- [Your instructions]: Once you find the line containing "#10; a=0; b=1; ci=0;", output it and every line after it to the end of the records, exactly.

- [Task input]:
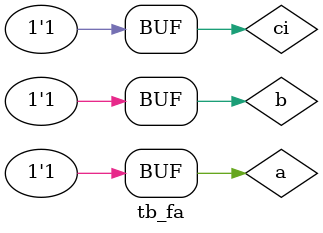
<source format=v>
`timescale 1ns/100ps // set simulation time scale

module tb_fa; // fa testbench module
	reg a, b, ci;
	wire s,co;
	fa tb_fa(a,b,ci,s,co); // load fa module

// set simulation bits
initial begin
	a=0; b=0; ci=0;
	#10; a=0; b=0; ci=1;
	#10; a=0; b=1; ci=0;
	#10; a=0; b=1; ci=1;
	#10; a=1; b=0; ci=0;
	#10; a=1; b=0; ci=1;
	#10; a=1; b=1; ci=0;
	#10; a=1; b=1; ci=1;
	#10;
end
endmodule 
</source>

- [Solution for this problem]:
	#10; a=0; b=1; ci=0;
	#10; a=0; b=1; ci=1;
	#10; a=1; b=0; ci=0;
	#10; a=1; b=0; ci=1;
	#10; a=1; b=1; ci=0;
	#10; a=1; b=1; ci=1;
	#10;
end
endmodule 
</source>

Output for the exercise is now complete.